**Extract provided:**
=== Section Start ===

Trump Deportation Push Tests Courts’ Ability to Check Power (3)

March 17, 2025, 8:07 PM UTC

President Donald Trump’s administration is being accused of defying the judiciary after swiftly deporting hundreds of alleged Venezuelan gang members in an assertion of sweeping power to pursue hard-line immigration policies.

Two groups suing the administration alleged in a court filing Monday that the government may have violated a federal judge’s order halting the expulsions. That judge set a hearing for Monday afternoon, when he ordered government lawyers to provide answers.

The Justice Department filed a defiant response Monday afternoon, saying it was abiding by the order from US District Judge James Boasberg. The government called on Boasberg to cancel the hearing, saying it “is not prepared to disclose any further national security or operational security details to plaintiffs or the public.” Boasberg quickly denied the cancellation request.

In this photo released by the El Salvador Presidency, suspected gang members arrive in El Salvador by plane.
Source: El Salvador Presidency/Anadolu/Getty Images

The legal clash, which ultimately could land at the Supreme Court, quickly emerged as a test of the ability of the judiciary to act as a check on Trump’s agenda.

A federal appeals court is set to sort out whether Trump exceeded his presidential power by relying on a law that previously had been used only when the country was at war. Filings in the case are due Tuesday.

Trump’s push marks an unprecedented use of the Alien Enemies Act, a measure that previously had been used only in the War of 1812, World War I and World War II. The law lets the president bypass the nation’s immigration laws to deport people when the US is involved in a declared war or a foreign nation has started or threatened an “invasion or predatory incursion.”

The drama began when five Venezuelans filed a lawsuit early Saturday morning in anticipation that Trump would invoke the Alien Enemies Act to target alleged members of the Tren de Aragua gang. Trump had signed a presidential proclamation to put the act into effect on Friday, but didn’t release it until Saturday afternoon.

Judge’s Order

In response, Boasberg, the chief judge in Washington, issued an order to temporarily stop the deportation of the five Venezuelans. In the afternoon, he halted use of the law to deport any alleged Tren de Aragua members. But by then planes had already taken off.

Boasberg also orally ordered the flights to turn around, according to the transcript. His comments came between between 6:45 and 6:48 p.m., the American Civil Liberties Union and Democracy Forward said in court papers filed Monday morning.

“Any plane containing these folks that is going to take off or is in the air needs to be returned to the United States,” Boasberg said. “However that’s accomplished, whether turning around a plane or not embarking anyone on the plane or those people covered by this on the plane, I leave to you. But this is something that you need to make sure is complied with immediately.”

After ordering the planes to turn around, the judge said that “if planes have already landed and discharged their occupants,” then “I don’t have jurisdiction to require their return.”

=== Section End ===

Stored data entries:

=== Section Start ===

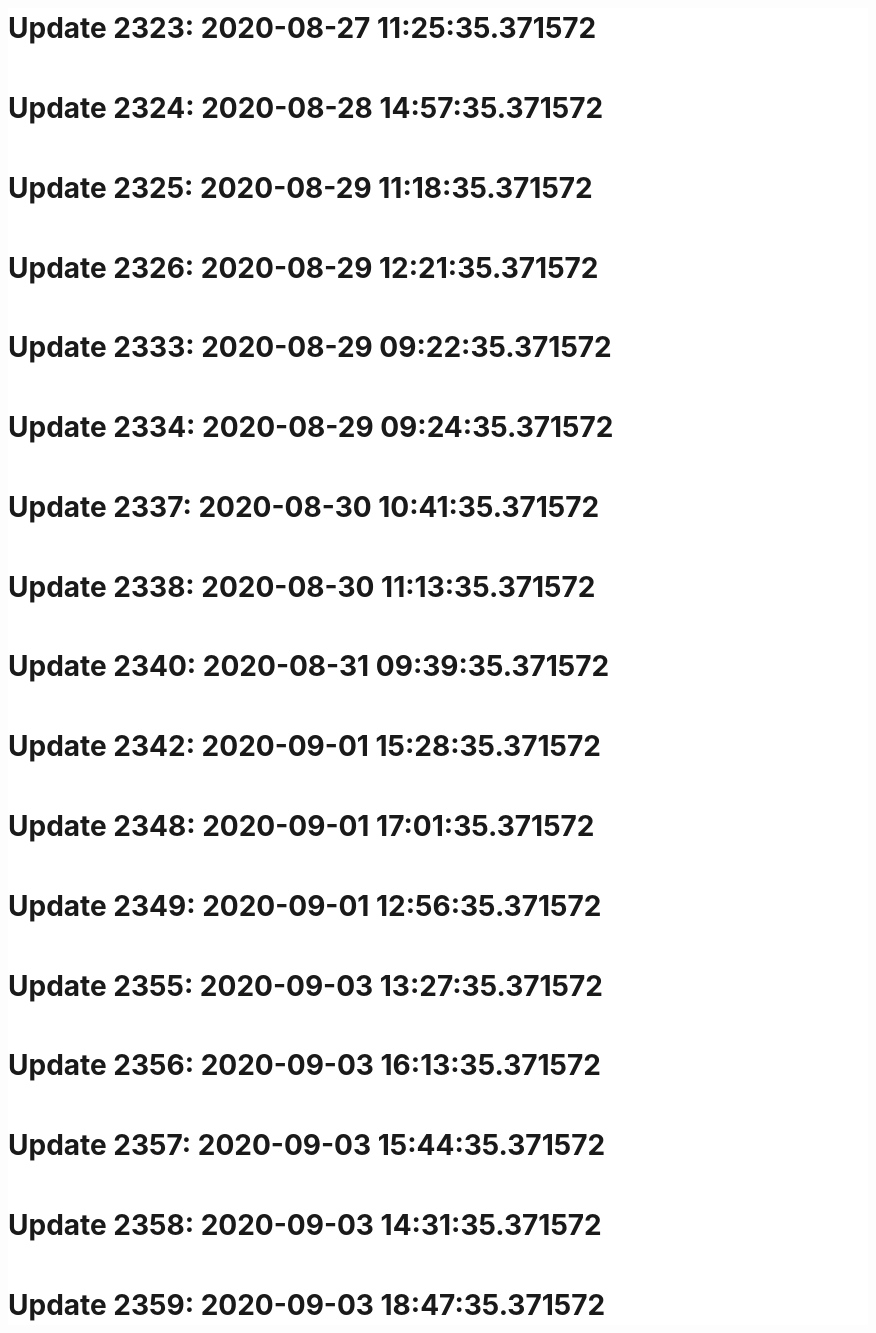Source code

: # Update 2323: 2020-08-27 11:25:35.371572

# Update 2324: 2020-08-28 14:57:35.371572

# Update 2325: 2020-08-29 11:18:35.371572

# Update 2326: 2020-08-29 12:21:35.371572

# Update 2333: 2020-08-29 09:22:35.371572

# Update 2334: 2020-08-29 09:24:35.371572

# Update 2337: 2020-08-30 10:41:35.371572

# Update 2338: 2020-08-30 11:13:35.371572

# Update 2340: 2020-08-31 09:39:35.371572

# Update 2342: 2020-09-01 15:28:35.371572

# Update 2348: 2020-09-01 17:01:35.371572

# Update 2349: 2020-09-01 12:56:35.371572

# Update 2355: 2020-09-03 13:27:35.371572

# Update 2356: 2020-09-03 16:13:35.371572

# Update 2357: 2020-09-03 15:44:35.371572

# Update 2358: 2020-09-03 14:31:35.371572

# Update 2359: 2020-09-03 18:47:35.371572
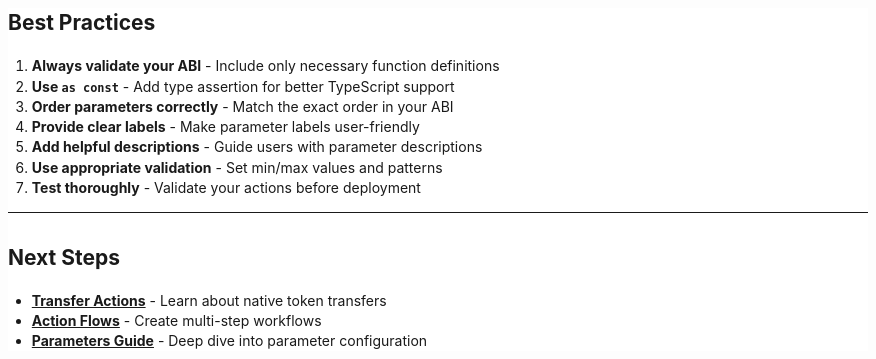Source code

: ## Best Practices

1. **Always validate your ABI** - Include only necessary function definitions
2. **Use `as const`** - Add type assertion for better TypeScript support
3. **Order parameters correctly** - Match the exact order in your ABI
4. **Provide clear labels** - Make parameter labels user-friendly
5. **Add helpful descriptions** - Guide users with parameter descriptions
6. **Use appropriate validation** - Set min/max values and patterns
7. **Test thoroughly** - Validate your actions before deployment

---

## Next Steps

- [**Transfer Actions**](./transfer-actions) - Learn about native token transfers
- [**Action Flows**](./nested-action-flows) - Create multi-step workflows
- [**Parameters Guide**](../parameters/parameters) - Deep dive into parameter configuration
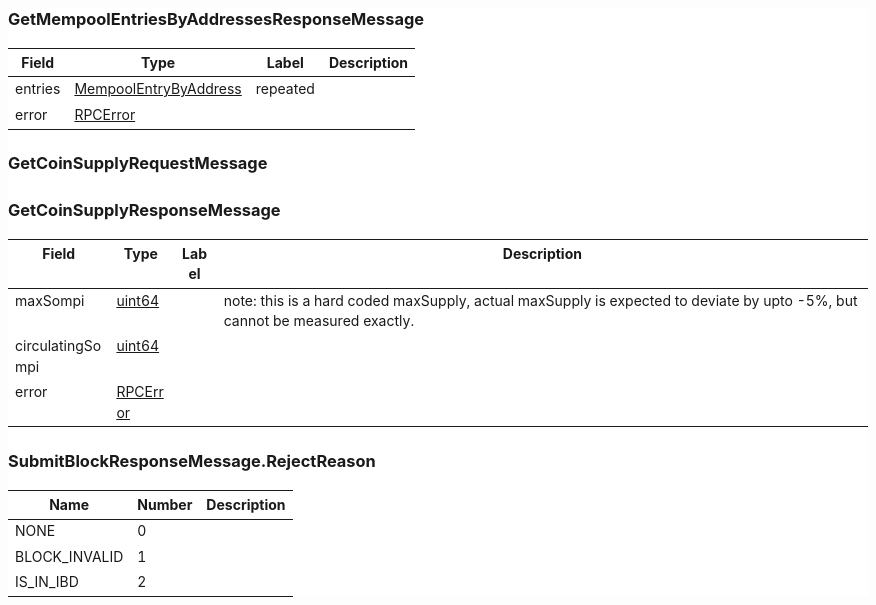 




<a name="protowire.GetMempoolEntriesByAddressesResponseMessage"></a>

### GetMempoolEntriesByAddressesResponseMessage



| Field | Type | Label | Description |
| ----- | ---- | ----- | ----------- |
| entries | [MempoolEntryByAddress](#protowire.MempoolEntryByAddress) | repeated |  |
| error | [RPCError](#protowire.RPCError) |  |  |






<a name="protowire.GetCoinSupplyRequestMessage"></a>

### GetCoinSupplyRequestMessage







<a name="protowire.GetCoinSupplyResponseMessage"></a>

### GetCoinSupplyResponseMessage



| Field | Type | Label | Description |
| ----- | ---- | ----- | ----------- |
| maxSompi | [uint64](#uint64) |  | note: this is a hard coded maxSupply, actual maxSupply is expected to deviate by upto -5%, but cannot be measured exactly. |
| circulatingSompi | [uint64](#uint64) |  |  |
| error | [RPCError](#protowire.RPCError) |  |  |





 


<a name="protowire.SubmitBlockResponseMessage.RejectReason"></a>

### SubmitBlockResponseMessage.RejectReason


| Name | Number | Description |
| ---- | ------ | ----------- |
| NONE | 0 |  |
| BLOCK_INVALID | 1 |  |
| IS_IN_IBD | 2 |  |
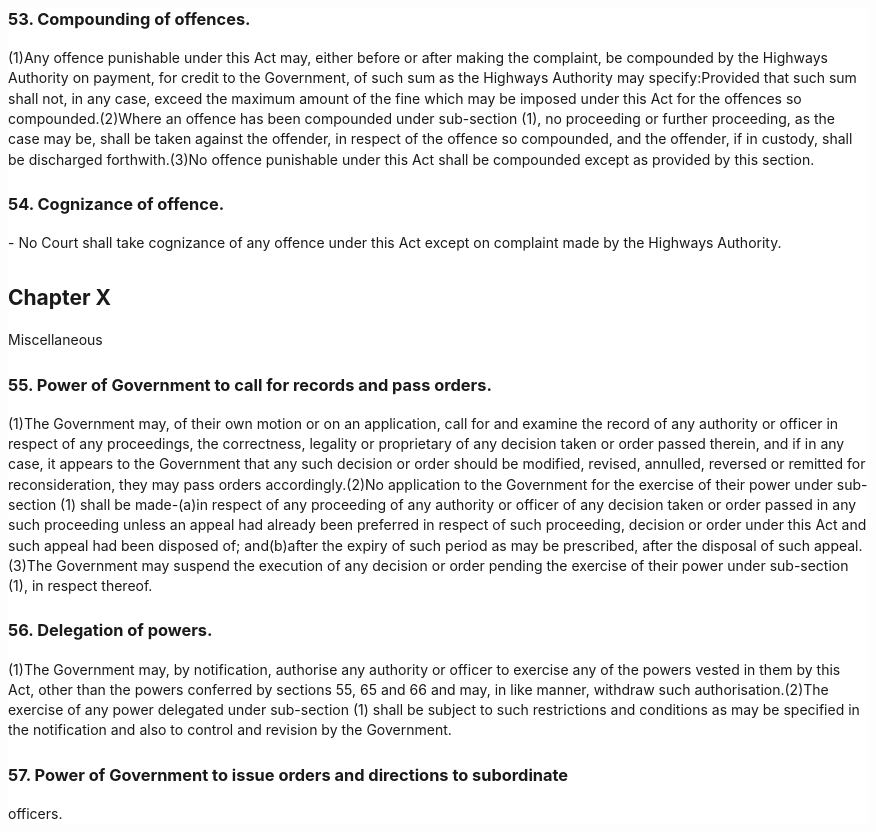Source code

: ### 53. Compounding of offences.

(1)Any offence punishable under this Act may, either before or after making
the complaint, be compounded by the Highways Authority on payment, for credit
to the Government, of such sum as the Highways Authority may specify:Provided
that such sum shall not, in any case, exceed the maximum amount of the fine
which may be imposed under this Act for the offences so compounded.(2)Where an
offence has been compounded under sub-section (1), no proceeding or further
proceeding, as the case may be, shall be taken against the offender, in
respect of the offence so compounded, and the offender, if in custody, shall
be discharged forthwith.(3)No offence punishable under this Act shall be
compounded except as provided by this section.

### 54. Cognizance of offence.

\- No Court shall take cognizance of any offence under this Act except on
complaint made by the Highways Authority.

## Chapter X  
Miscellaneous

### 55. Power of Government to call for records and pass orders.

(1)The Government may, of their own motion or on an application, call for and
examine the record of any authority or officer in respect of any proceedings,
the correctness, legality or proprietary of any decision taken or order passed
therein, and if in any case, it appears to the Government that any such
decision or order should be modified, revised, annulled, reversed or remitted
for reconsideration, they may pass orders accordingly.(2)No application to the
Government for the exercise of their power under sub-section (1) shall be
made-(a)in respect of any proceeding of any authority or officer of any
decision taken or order passed in any such proceeding unless an appeal had
already been preferred in respect of such proceeding, decision or order under
this Act and such appeal had been disposed of; and(b)after the expiry of such
period as may be prescribed, after the disposal of such appeal.(3)The
Government may suspend the execution of any decision or order pending the
exercise of their power under sub-section (1), in respect thereof.

### 56. Delegation of powers.

(1)The Government may, by notification, authorise any authority or officer to
exercise any of the powers vested in them by this Act, other than the powers
conferred by sections 55, 65 and 66 and may, in like manner, withdraw such
authorisation.(2)The exercise of any power delegated under sub-section (1)
shall be subject to such restrictions and conditions as may be specified in
the notification and also to control and revision by the Government.

### 57. Power of Government to issue orders and directions to subordinate
officers.
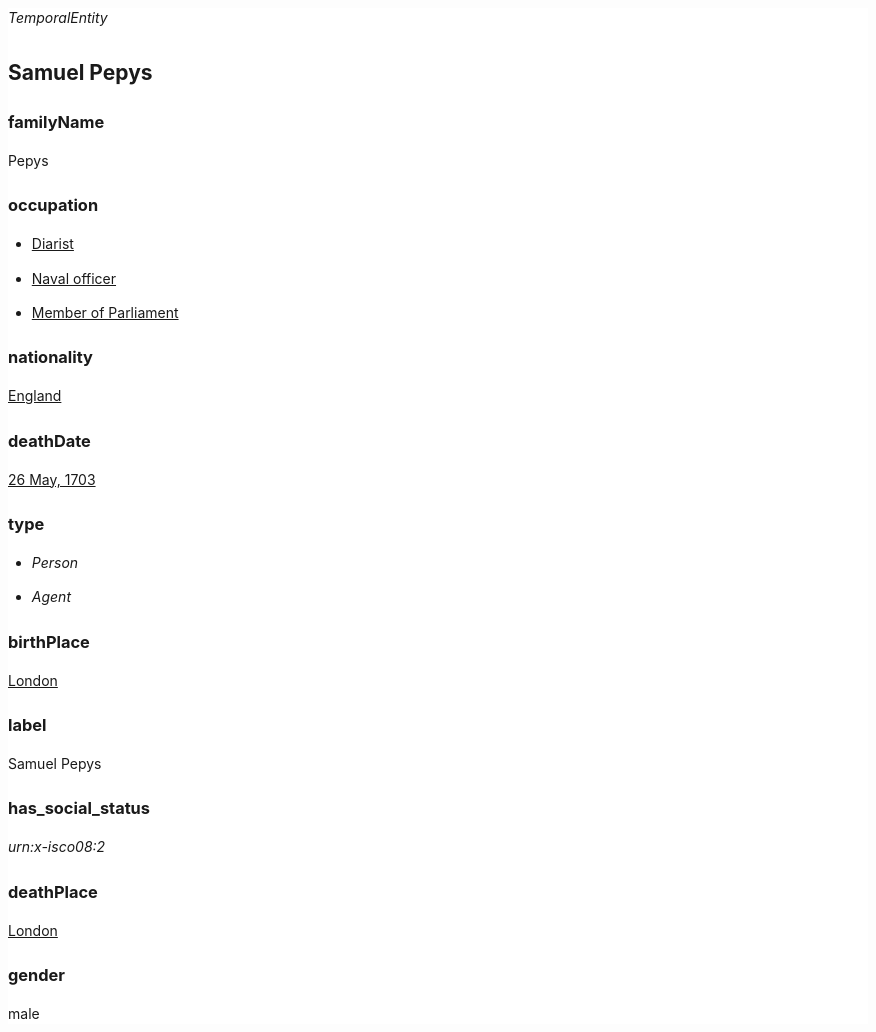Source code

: 
*TemporalEntity*

## Samuel Pepys

### familyName


Pepys

### occupation

 - [Diarist](#Diarist)

 - [Naval officer](#Naval-officer)

 - [Member of Parliament](#Member-of-Parliament)

### nationality


[England](#England)

### deathDate


[26 May, 1703](#26-May-1703)

### type

 - *Person*

 - *Agent*

### birthPlace


[London](#London)

### label


Samuel Pepys

### has_social_status


*urn:x-isco08:2*

### deathPlace


[London](#London)

### gender


male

=== Section End ===

**Exercise objective:** Transcribe the stretch of the deportation article from "In this photo" through "are due Tuesday.", keeping every word and punctuation mark as it appears.

**Answer section:**
In this photo released by the El Salvador Presidency, suspected gang members arrive in El Salvador by plane.
Source: El Salvador Presidency/Anadolu/Getty Images

The legal clash, which ultimately could land at the Supreme Court, quickly emerged as a test of the ability of the judiciary to act as a check on Trump’s agenda.

A federal appeals court is set to sort out whether Trump exceeded his presidential power by relying on a law that previously had been used only when the country was at war. Filings in the case are due Tuesday.